综上所述,历代统治者对“德”“法”的侧重点不同,但都把二者结合起来治理国家。凡是真正落实德、法共治理念的朝代,皆为盛世。由此可见,将德治与法治相结合是我国历代统治者治理国家的成功经验。

二、定分止争——德法共治在古代判决中的实践

司法裁判在追求法律效果的同时也要考虑社会效果,兼顾和谐与公正,使判决结果符合天理、国法与人情,这样的判决结果才能服众[4]。

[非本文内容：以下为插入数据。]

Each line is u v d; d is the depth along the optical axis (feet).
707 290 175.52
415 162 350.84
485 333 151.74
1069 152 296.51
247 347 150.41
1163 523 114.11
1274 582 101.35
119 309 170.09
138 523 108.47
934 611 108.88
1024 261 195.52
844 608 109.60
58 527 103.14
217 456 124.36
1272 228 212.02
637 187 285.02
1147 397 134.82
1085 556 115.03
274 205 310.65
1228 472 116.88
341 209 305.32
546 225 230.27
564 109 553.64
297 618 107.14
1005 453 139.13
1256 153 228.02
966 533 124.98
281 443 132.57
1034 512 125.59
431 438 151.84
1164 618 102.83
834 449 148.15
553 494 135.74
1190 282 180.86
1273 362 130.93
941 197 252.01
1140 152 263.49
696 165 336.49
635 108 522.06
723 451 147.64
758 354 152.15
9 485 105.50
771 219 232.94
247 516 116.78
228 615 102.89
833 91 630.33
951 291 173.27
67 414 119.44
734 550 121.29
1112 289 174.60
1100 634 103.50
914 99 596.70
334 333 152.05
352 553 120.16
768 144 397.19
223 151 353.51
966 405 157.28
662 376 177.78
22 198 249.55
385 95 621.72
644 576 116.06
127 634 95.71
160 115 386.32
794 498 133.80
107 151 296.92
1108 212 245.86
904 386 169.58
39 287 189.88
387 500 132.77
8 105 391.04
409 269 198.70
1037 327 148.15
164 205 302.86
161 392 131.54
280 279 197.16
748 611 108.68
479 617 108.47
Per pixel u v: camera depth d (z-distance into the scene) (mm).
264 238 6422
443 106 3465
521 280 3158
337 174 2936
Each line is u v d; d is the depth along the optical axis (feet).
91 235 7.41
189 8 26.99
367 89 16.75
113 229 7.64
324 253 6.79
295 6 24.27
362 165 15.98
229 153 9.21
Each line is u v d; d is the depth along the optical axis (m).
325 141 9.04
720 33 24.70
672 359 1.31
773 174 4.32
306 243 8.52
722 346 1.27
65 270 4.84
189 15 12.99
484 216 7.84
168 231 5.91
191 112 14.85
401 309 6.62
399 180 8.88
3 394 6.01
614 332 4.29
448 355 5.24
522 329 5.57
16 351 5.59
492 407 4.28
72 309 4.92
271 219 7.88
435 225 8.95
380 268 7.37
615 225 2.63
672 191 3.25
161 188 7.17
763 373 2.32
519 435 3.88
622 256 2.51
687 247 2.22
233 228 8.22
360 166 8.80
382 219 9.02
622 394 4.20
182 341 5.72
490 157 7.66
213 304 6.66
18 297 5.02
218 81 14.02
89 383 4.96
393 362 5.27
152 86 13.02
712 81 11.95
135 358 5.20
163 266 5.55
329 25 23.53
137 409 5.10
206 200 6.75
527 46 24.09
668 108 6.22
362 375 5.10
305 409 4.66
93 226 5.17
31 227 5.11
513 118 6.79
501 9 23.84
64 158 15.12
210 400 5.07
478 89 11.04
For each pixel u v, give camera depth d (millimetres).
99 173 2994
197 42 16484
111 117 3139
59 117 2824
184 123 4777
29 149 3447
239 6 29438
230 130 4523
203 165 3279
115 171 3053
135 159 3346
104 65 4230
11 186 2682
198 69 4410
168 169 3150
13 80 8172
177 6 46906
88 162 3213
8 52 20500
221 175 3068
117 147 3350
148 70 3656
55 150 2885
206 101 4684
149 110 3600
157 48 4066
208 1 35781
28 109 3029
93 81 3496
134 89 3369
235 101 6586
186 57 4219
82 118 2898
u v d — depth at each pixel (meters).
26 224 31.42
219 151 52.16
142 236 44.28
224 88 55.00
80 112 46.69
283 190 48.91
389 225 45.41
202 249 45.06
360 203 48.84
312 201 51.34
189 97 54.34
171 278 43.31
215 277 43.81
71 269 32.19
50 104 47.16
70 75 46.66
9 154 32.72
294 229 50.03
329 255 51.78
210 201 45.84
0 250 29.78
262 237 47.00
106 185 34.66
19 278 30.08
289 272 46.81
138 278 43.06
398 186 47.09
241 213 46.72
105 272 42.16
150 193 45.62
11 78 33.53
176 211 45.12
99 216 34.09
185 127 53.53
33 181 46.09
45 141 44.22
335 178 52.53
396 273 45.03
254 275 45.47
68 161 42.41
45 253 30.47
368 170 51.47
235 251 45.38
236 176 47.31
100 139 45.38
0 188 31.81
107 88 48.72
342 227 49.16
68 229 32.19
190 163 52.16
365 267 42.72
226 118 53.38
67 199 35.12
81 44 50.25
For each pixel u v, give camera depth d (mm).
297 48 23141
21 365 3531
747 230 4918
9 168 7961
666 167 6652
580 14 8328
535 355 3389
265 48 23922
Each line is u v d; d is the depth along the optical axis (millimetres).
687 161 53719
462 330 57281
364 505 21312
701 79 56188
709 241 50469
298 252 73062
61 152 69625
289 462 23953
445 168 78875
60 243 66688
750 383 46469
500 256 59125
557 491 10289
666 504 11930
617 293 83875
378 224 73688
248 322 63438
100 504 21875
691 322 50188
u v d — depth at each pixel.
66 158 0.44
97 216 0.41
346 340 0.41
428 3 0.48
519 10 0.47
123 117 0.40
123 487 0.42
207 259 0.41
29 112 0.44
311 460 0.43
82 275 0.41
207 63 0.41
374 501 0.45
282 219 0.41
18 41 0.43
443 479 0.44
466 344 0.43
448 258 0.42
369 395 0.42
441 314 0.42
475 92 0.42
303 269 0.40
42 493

我国历朝历代在制定法律时,都会考虑“德”的作用,在运用法律的时候还特别重视道德的作用。《汉书·刑法志》中记载了缇萦救父的故事,缇萦的父亲遭人陷害,被判肉刑。缇萦同父入京,并上书文帝,为父申冤,并直言肉刑的危害,愿入身为官婢,代父受刑。汉文帝被缇萦的行为触动,被她的勇气和孝心感动,同时也认为肉刑过于残忍,于是下诏书给御史罢黜肉刑。《史记·孝文本纪》记载了汉文帝的《除肉刑诏》:“夫训道不纯而愚民陷焉……夫刑至断支体,刻肌肤,终身不息何其刑之痛而不德也……其除肉刑,有以易之……”[5]从诏书可以看出,汉文帝了解到肉刑会使受刑者的身体和心理受到很大的伤害,他十分同情遭受肉刑之人,发出“朕甚怜之”的感慨;认识到实施肉刑不能达到社会安定的效果,铲除奸逆应该以训导、教化为主。废除肉刑不仅体现了汉文帝重教轻刑、关心民意的仁政思想,而且顺应了历史发展的趋势,推动古代刑罚由残酷、野蛮向相对宽缓人道转变。

我国古代的“德法共治”理念体现在基层治理方面。《袁枚全集新编》记录了袁枚在做沭阳县令时,审理的陈春春殴辱生员孙文定一案。孙文定曾向陈春春借款30千钱,到期未还,陈春春屡次索要未果,反而被孙文定辱骂,一时气愤便殴打了孙文定。袁枚经过调查、审理,认为陈春春殴打孙文定有辱斯文,本应责杖,但念在他实不得已,且孙文定的伤势不重,因此从宽处罚。最后的判决结果是:罚陈春春30千钱,以孙文定所欠的30千钱抵消,不用再偿还。袁枚认为孙文定学富五车却如此贫寒,作为父母官的他对此负有责任,于是从自己的薪俸中捐出100千钱资助孙文定。这是袁枚个人之义举,无关法律,他作为审判官,不仅按照法律审理案子,也充分考虑道德因素,最终的判决结果让民众满意。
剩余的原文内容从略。